When it comes to sex, there are few who can honestly ignore the undeniable hotness of getting roughed up a bit. Several days ago, in a conversation with one of my closest and best loved ladies, the two of us got to talking about a mutual appreciation for getting a little aggressive in the bedroom. TMI and I, though the sex has always been passionate, spontaneous, and.. high energy, have recently started pushing into the realm of throwing one another down on the mattress, bra ripping, and hair pulling; and, hands down, its been fantastic.

But I can't help but wonder: before sentiments start to sneak into the relationship, a lack of restraint during sex is usually nothing to bat an eyelash at.
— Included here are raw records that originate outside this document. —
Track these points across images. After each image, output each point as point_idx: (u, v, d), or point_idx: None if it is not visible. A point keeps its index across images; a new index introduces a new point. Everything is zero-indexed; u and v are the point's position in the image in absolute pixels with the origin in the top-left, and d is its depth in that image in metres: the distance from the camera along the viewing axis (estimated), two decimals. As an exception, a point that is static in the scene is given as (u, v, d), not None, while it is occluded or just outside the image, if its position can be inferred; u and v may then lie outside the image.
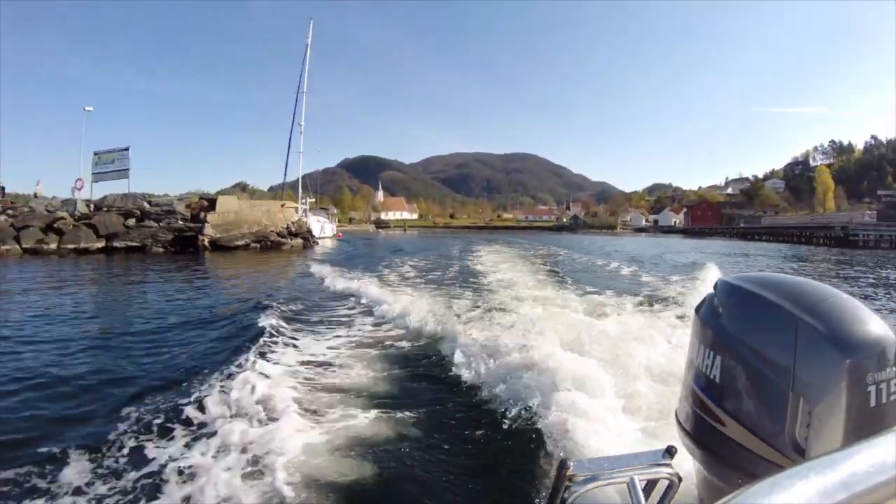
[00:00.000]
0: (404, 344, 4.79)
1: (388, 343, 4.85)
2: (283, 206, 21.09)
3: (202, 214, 18.88)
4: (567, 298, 6.89)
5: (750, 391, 0.70)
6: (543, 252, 18.61)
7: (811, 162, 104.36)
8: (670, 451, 0.73)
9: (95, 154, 21.77)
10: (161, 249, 18.06)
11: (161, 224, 18.79)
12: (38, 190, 23.33)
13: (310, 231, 22.48)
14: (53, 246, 17.98)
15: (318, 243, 23.61)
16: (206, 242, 18.28)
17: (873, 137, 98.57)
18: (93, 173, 21.71)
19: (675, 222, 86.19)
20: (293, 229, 20.74)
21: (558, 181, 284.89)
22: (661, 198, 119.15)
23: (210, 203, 19.82)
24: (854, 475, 0.32)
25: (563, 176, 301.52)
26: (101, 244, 18.01)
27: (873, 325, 0.67)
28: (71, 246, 18.01)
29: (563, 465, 0.70)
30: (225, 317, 6.26)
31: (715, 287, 0.78)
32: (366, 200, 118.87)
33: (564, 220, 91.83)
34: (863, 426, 0.63)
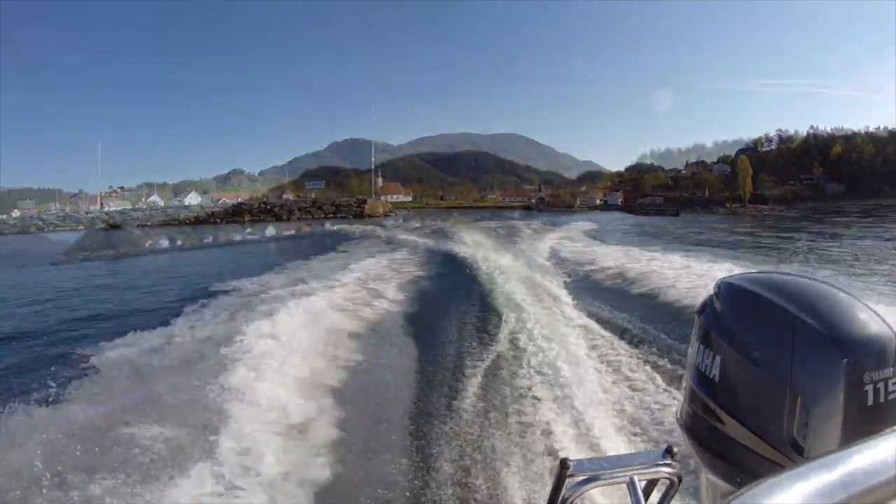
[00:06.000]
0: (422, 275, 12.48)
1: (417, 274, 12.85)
2: (383, 203, 57.95)
3: (361, 205, 54.48)
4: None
5: (748, 390, 0.77)
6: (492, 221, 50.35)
7: (760, 149, 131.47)
8: (670, 451, 0.81)
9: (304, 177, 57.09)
10: (351, 216, 53.19)
11: (345, 207, 54.13)
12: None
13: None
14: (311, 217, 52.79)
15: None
16: (365, 214, 54.32)
17: (813, 127, 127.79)
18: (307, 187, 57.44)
19: (619, 201, 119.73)
20: (387, 211, 57.10)
21: (545, 161, 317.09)
22: (625, 179, 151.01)
23: (363, 201, 55.91)
24: (854, 475, 0.34)
25: (549, 155, 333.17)
26: (329, 214, 53.11)
27: (872, 323, 0.72)
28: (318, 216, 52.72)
29: (563, 464, 0.76)
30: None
31: (716, 287, 0.87)
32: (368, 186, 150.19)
33: (533, 200, 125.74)
34: (861, 425, 0.68)
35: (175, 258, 26.57)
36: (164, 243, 35.36)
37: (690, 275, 8.64)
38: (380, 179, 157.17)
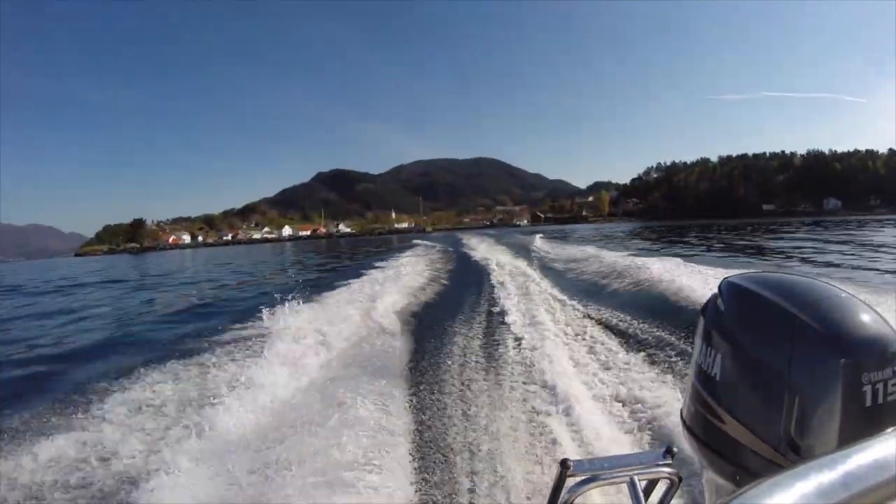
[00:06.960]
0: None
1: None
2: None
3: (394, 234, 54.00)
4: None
5: (748, 389, 0.77)
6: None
7: (759, 162, 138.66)
8: (670, 451, 0.82)
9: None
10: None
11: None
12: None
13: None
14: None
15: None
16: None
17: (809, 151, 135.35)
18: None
19: (622, 211, 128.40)
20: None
21: (515, 182, 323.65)
22: (629, 190, 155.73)
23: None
24: (854, 475, 0.34)
25: (519, 177, 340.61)
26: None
27: (872, 324, 0.71)
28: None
29: (563, 464, 0.77)
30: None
31: (719, 287, 0.87)
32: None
33: (539, 213, 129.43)
34: (858, 426, 0.68)
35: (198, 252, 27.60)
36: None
37: (694, 274, 8.91)
38: (392, 214, 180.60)
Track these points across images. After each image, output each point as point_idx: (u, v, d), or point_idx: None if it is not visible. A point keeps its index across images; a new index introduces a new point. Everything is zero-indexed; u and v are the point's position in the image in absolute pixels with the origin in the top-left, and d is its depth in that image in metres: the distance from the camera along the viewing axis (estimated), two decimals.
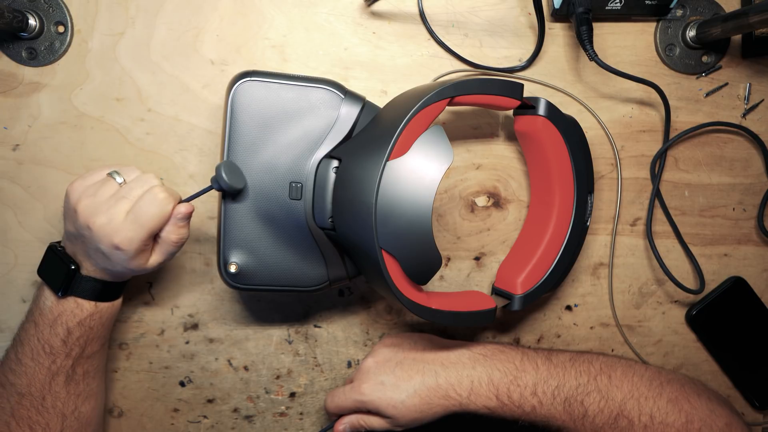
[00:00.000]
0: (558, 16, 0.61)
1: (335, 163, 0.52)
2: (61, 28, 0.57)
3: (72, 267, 0.50)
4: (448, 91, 0.49)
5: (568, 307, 0.66)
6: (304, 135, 0.53)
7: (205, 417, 0.63)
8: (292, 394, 0.64)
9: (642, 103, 0.64)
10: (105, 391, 0.58)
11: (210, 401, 0.63)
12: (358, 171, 0.48)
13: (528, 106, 0.56)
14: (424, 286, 0.54)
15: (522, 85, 0.53)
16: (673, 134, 0.64)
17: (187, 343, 0.62)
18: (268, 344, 0.63)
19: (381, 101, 0.58)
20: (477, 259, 0.64)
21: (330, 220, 0.52)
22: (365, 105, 0.54)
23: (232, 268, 0.53)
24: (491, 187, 0.63)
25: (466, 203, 0.63)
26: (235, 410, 0.63)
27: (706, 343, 0.67)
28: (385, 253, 0.47)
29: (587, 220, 0.59)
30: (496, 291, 0.61)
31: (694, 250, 0.66)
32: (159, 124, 0.59)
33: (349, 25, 0.60)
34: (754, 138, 0.65)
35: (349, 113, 0.53)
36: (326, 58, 0.60)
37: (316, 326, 0.63)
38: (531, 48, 0.62)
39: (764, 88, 0.65)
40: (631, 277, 0.66)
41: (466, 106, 0.59)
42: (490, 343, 0.58)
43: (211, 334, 0.62)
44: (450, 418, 0.54)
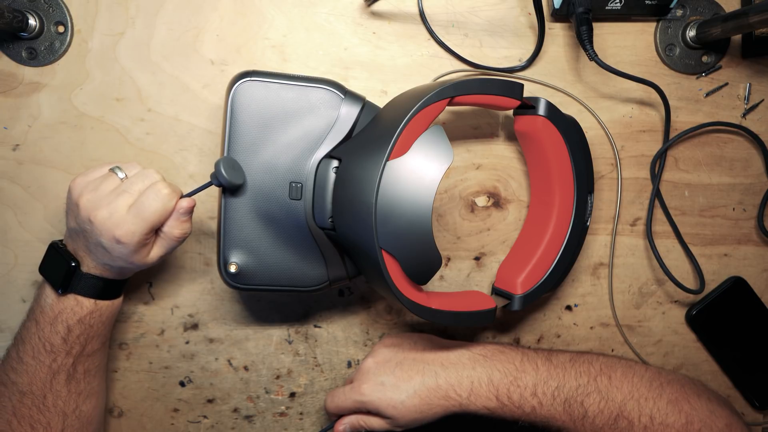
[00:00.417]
0: (558, 16, 0.61)
1: (335, 163, 0.52)
2: (61, 28, 0.57)
3: (72, 264, 0.50)
4: (448, 91, 0.49)
5: (568, 307, 0.66)
6: (304, 135, 0.53)
7: (205, 417, 0.63)
8: (292, 394, 0.64)
9: (642, 103, 0.64)
10: (106, 390, 0.58)
11: (210, 401, 0.63)
12: (358, 171, 0.48)
13: (528, 106, 0.56)
14: (424, 286, 0.54)
15: (522, 85, 0.53)
16: (673, 134, 0.64)
17: (187, 343, 0.62)
18: (268, 344, 0.63)
19: (381, 101, 0.58)
20: (477, 259, 0.64)
21: (330, 220, 0.52)
22: (365, 105, 0.54)
23: (232, 268, 0.53)
24: (491, 187, 0.63)
25: (466, 203, 0.63)
26: (235, 410, 0.63)
27: (706, 343, 0.67)
28: (385, 253, 0.47)
29: (587, 220, 0.59)
30: (496, 291, 0.61)
31: (694, 250, 0.66)
32: (159, 124, 0.59)
33: (349, 25, 0.60)
34: (754, 138, 0.65)
35: (349, 113, 0.53)
36: (326, 58, 0.60)
37: (316, 326, 0.63)
38: (531, 48, 0.62)
39: (764, 88, 0.65)
40: (631, 277, 0.66)
41: (466, 106, 0.59)
42: (490, 343, 0.58)
43: (211, 334, 0.62)
44: (450, 418, 0.54)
But once "I love you"s get into the mix I for one start to feel a little conflicted. I want to be frisky, but I also want a relationship based on mutual respect. Is this possible if we allow ourselves to be objectified in the bedroom? Is it dangerous to talk dirty and get rough if you're attempting to build a heathy partnership? Should lovers stick to calling it "making love" or can we cut loose and yell "fuck me!" once in a while?

Disappointingly, previous relationships of mine never dared breach the boundaries of slipping anything less than pious language during sex. Everything had a safe and cutesy nickname and we didn't do anything that could ever feasibly be more "sex" than it was "love making."
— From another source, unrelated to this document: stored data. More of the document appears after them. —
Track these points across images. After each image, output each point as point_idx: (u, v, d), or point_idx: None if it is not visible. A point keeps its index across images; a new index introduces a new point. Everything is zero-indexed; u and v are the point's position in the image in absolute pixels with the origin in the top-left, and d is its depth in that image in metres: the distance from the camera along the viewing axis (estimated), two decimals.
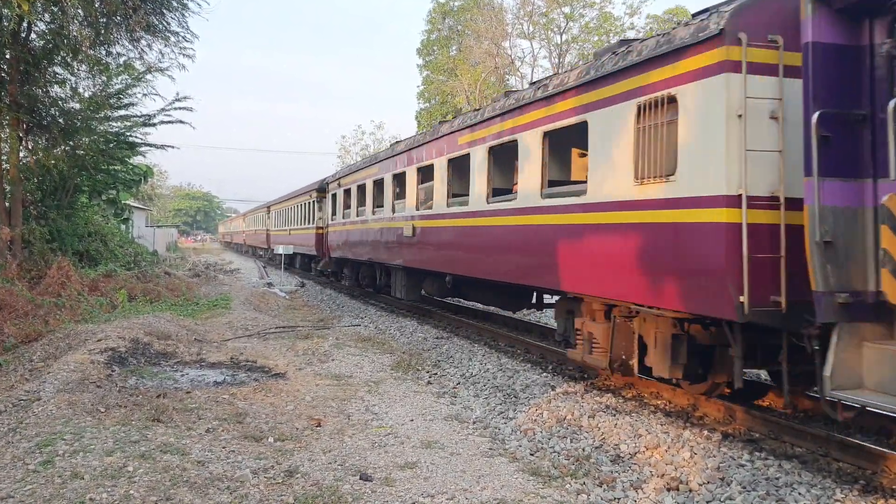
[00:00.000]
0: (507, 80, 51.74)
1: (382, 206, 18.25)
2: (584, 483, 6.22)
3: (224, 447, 6.78)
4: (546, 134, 9.89)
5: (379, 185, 18.68)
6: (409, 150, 16.13)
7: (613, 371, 8.74)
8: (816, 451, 6.72)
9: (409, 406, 8.83)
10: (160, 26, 19.51)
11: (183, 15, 20.09)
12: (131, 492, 5.48)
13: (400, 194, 16.94)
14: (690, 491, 5.98)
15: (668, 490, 6.00)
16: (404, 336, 15.00)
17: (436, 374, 11.11)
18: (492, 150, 11.75)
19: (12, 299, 14.31)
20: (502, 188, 12.05)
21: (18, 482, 5.58)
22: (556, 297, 11.85)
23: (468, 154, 12.65)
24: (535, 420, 8.25)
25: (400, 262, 16.69)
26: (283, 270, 35.79)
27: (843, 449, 6.53)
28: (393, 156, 17.56)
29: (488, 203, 11.78)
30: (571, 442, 7.40)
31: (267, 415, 8.09)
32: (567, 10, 46.71)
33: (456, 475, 6.26)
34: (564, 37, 47.81)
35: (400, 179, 16.90)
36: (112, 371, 9.63)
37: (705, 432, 7.36)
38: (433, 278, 15.70)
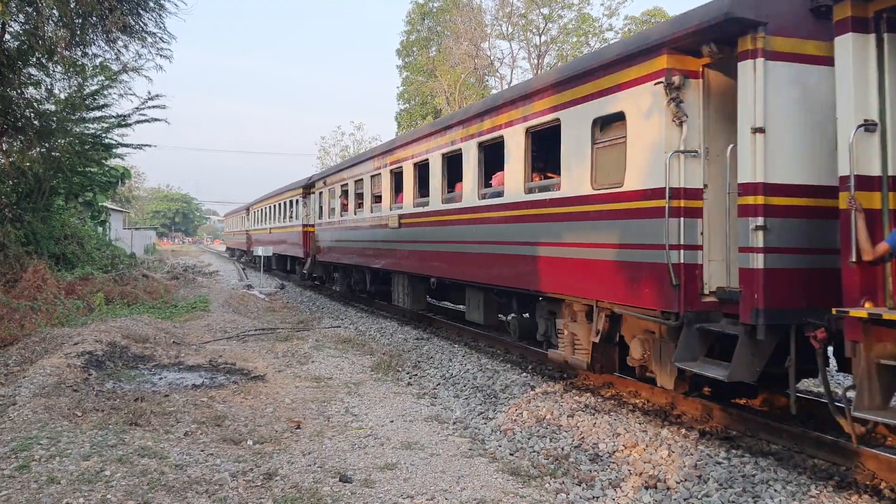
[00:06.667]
0: (487, 80, 51.88)
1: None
2: (563, 482, 6.25)
3: (202, 450, 6.74)
4: None
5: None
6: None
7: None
8: (792, 448, 6.80)
9: (389, 407, 8.83)
10: (137, 27, 19.31)
11: (160, 15, 19.88)
12: (108, 496, 5.44)
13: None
14: (668, 489, 6.03)
15: (646, 488, 6.05)
16: (384, 337, 15.00)
17: (416, 374, 11.12)
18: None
19: None
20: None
21: None
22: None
23: None
24: (515, 420, 8.29)
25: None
26: (262, 272, 35.61)
27: (819, 446, 6.62)
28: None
29: None
30: (551, 441, 7.44)
31: (246, 417, 8.06)
32: (546, 11, 46.90)
33: (436, 476, 6.27)
34: (543, 38, 48.01)
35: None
36: (89, 375, 9.54)
37: (683, 430, 7.43)
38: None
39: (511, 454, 7.13)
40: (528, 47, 49.22)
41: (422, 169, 14.47)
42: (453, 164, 13.09)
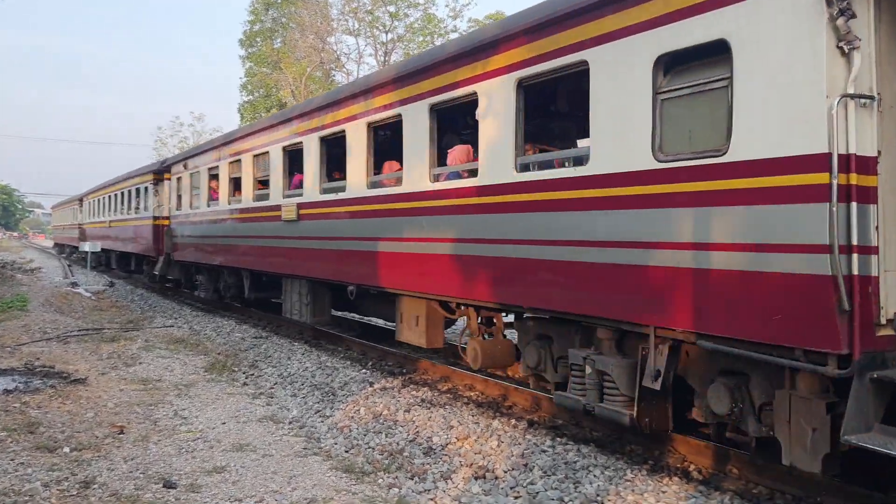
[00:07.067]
0: (334, 75, 51.41)
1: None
2: (397, 477, 6.31)
3: (12, 459, 6.27)
4: None
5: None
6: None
7: None
8: (612, 435, 7.20)
9: (221, 409, 8.56)
10: None
11: None
12: None
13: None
14: (496, 478, 6.23)
15: (476, 479, 6.21)
16: (221, 336, 14.54)
17: (252, 374, 10.85)
18: None
19: None
20: None
21: None
22: None
23: None
24: (352, 417, 8.28)
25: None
26: (88, 269, 33.55)
27: (636, 432, 7.02)
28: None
29: None
30: (386, 437, 7.49)
31: (63, 423, 7.56)
32: (392, 8, 47.07)
33: (267, 477, 6.15)
34: (390, 35, 48.16)
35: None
36: None
37: (513, 421, 7.69)
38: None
39: (346, 451, 7.11)
40: (374, 44, 49.20)
41: (332, 145, 11.85)
42: (382, 137, 10.73)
What I'm happily discovering, however, is that going over the edge has only strengthened my relationship. Knowing that we love each other makes getting crazy feel safe. Where I might have risked feeling a little victimized with more casual encounters, placing myself in compromising situations with TMI feels exactly like it should: daring, indulgent, and impossibly sexy. ..And I STRONGLY recommend it.


Tuesday, August 16, 2011

The Weekend, and the Story of B
















I had the good fortune to spend the weekend yet again in the colorful South with TMI's family in Sauzet.

Between delicious and drawn out meals, we went on walks, runs, bike adventures and gallery visits, plus one outing to a river to swim around in the icy water. We made our usual constant and creative love on every rock, table, park bench, and physically possible place that turned up throughout the weekend.

Despite all this goodness, about half of the time, I was totally plagued by two extremes: A) I really love this guy and am insecure and think he's gonna break my heart and this makes me miserable, or, B) I'm not really in love with this guy, and, if I stay with him, I'm just missing out on something better and this also makes me miserable.

While problem A can be jotted up as typical insecurity and latent desire to keep a little turbulence in the romance, problem B is a little more complicated, and, well, embarrassing.

Last summer, when I first came to France and fell head over heals for the repulsively unattractive, smoking, and foie gras farmer, B, I somehow convinced myself I wanted to marry the guy and invited him to Hawaii to meet my family. I incessantly gushed to my parents about how great he was and how much I loved him. (uuugghghhh this makes me want to puke now) Then, he shows up in Hawaii, and, in the harsh light of my own reality: my family, the island where I grew up, my friends, my language, I saw B for what he really was: a completely wrong for me, stinky, dirty, and dull French guy who I could barely communicate with. I had to break his heart in a drawn out, pathetic, and hugely uncomfortable drama that continues to nauseate me to this day. The man had brought a diamond ring with him which he gifted me in front of the entire family christmas morning. Yeah. Messy. I no longer trust my own eyes, heart, or brain.

The B incident proves that I'm insane. So now, with christmas visible on the horizon and TMI and I discussing love, the prospect of him visiting me in the Pacific has surfaced and filled me with subsequent terror. I want to be in love, but I don't want a repeat!